(Reuters) – Macy’s Inc (M.N) cut its annual profit forecast for the second time this year on Thursday, as the department store operator blamed weak international tourism and sluggish mall traffic for the first drop in same-store sales in two years.
Shares fell nearly 5% to $14.34 in premarket trading, as the company was the second major department store to cut earnings outlook this week after Kohl’s (KSS.N) ahead of the holiday sales season.
At a time when doubts about the strength of the U.S. economy are swirling, department stores and apparel retailers are grappling with a shift toward shopping more at big-box retailers like Target Corp (TGT.N) and Walmart Inc (WMT.N), as well as at online giant Amazon.com (AMZN.O).
Target on Tuesday posted another set of strong sales numbers and raised its full-year forecast, driven by demand for its apparel.
Comparable sales at Macy’s owned and licensed stores fell 3.5% in the third quarter ended Nov. 2, also due to a prolonged warm weather that hit demand for winter goods. Analysts had expected a 1% decrease, according to IBES data from Refinitiv.
“The sales deceleration was steeper than we expected,” Chief Executive Officer Jeff Gennette said in a statement.

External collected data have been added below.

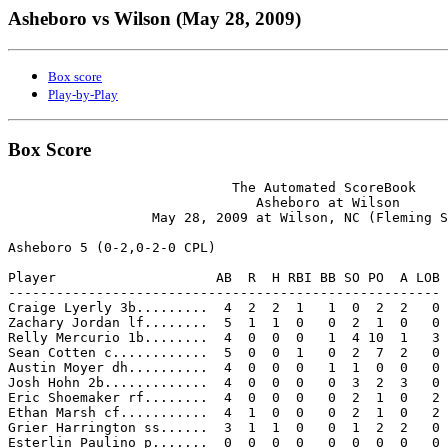
Asheboro vs Wilson (May 28, 2009)
Box score
Play-by-Play
Box Score
                            The Automated ScoreBook

                               Asheboro at Wilson

                  May 28, 2009 at Wilson, NC (Fleming S
Asheboro 5 (0-2,0-2-0 CPL)

Player                    AB  R  H RBI BB SO PO  A LOB

------------------------------------------------------

Craige Lyerly 3b.........  4  2  2  1   1  0  2  2   0

Zachary Jordan lf........  5  1  1  0   0  2  1  0   0

Relly Mercurio 1b........  4  0  0  0   1  4 10  1   3

Sean Cotten c............  5  0  0  1   0  2  7  2   0

Austin Moyer dh..........  4  0  0  0   1  1  0  0   0

Josh Hohn 2b.............  4  0  0  0   0  3  2  3   0

Eric Shoemaker rf........  4  0  0  0   0  2  1  0   2

Ethan Marsh cf...........  4  1  0  0   0  2  1  0   2

Grier Harrington ss......  3  1  1  0   0  1  2  2   0

Esterlin Paulino p.......  0  0  0  0   0  0  0  0   0
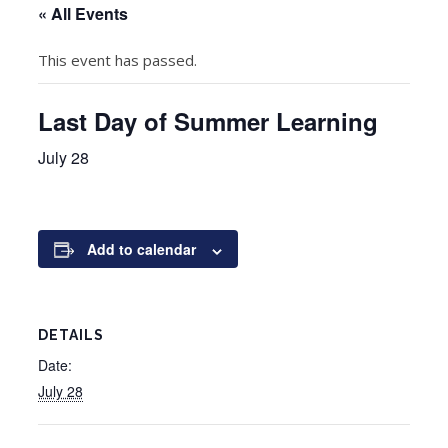
« All Events
This event has passed.
Last Day of Summer Learning
July 28
Add to calendar
DETAILS
Date:
July 28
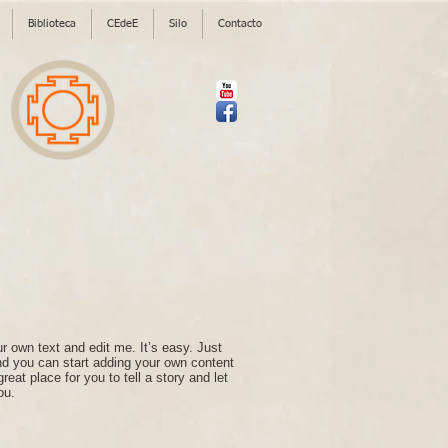
Biblioteca
CEdeE
Silo
Contacto
r own text and edit me. It’s easy. Just
and you can start adding your own content
eat place for you to tell a story and let
ou.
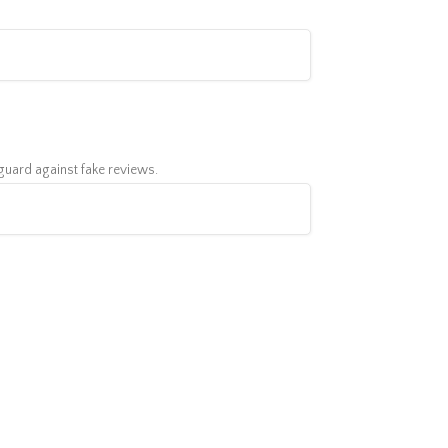
feguard against fake reviews.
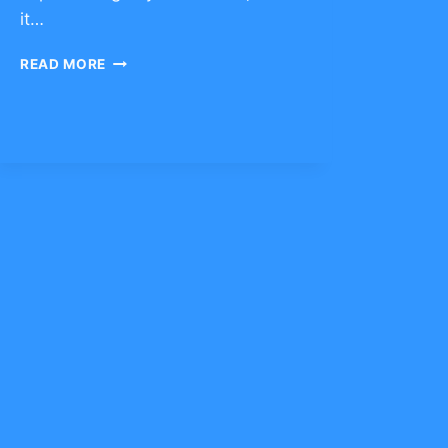
it…
CHARACTER
READ MORE
TRAIT
OF
RESILIENCE
–
CLICK
TO
COMMENT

A drop in international tourists, who are big spenders at Macy’s stores, is also pressuring sales.
However, Gennette tried to reassure investors of Macy’s preparations for the all-important holiday season, which kicks off next week.
The company has completed a revamp of about 150 stores with fresh interiors and better assortment of merchandise and expanded its off-price “Backstage” departments into more stores, he said.
It has also upgraded its website, he added.
Macy’s now expects 2019 adjusted profit of between $2.57 per share and $2.77 per share, compared with its previous forecast of between $2.85 and $3.05.
It also projected full-year total comparable sales to fall between 1% and 1.5%, compared to a previous forecast of up to a 1% rise.
Adjusted net income attributable to Macy’s shareholders fell to $21 million, or 7 cents per share, in the quarter, from $83 million, or 27 cents per share, a year earlier.
Analysts had expected the company to break-even on a per share basis.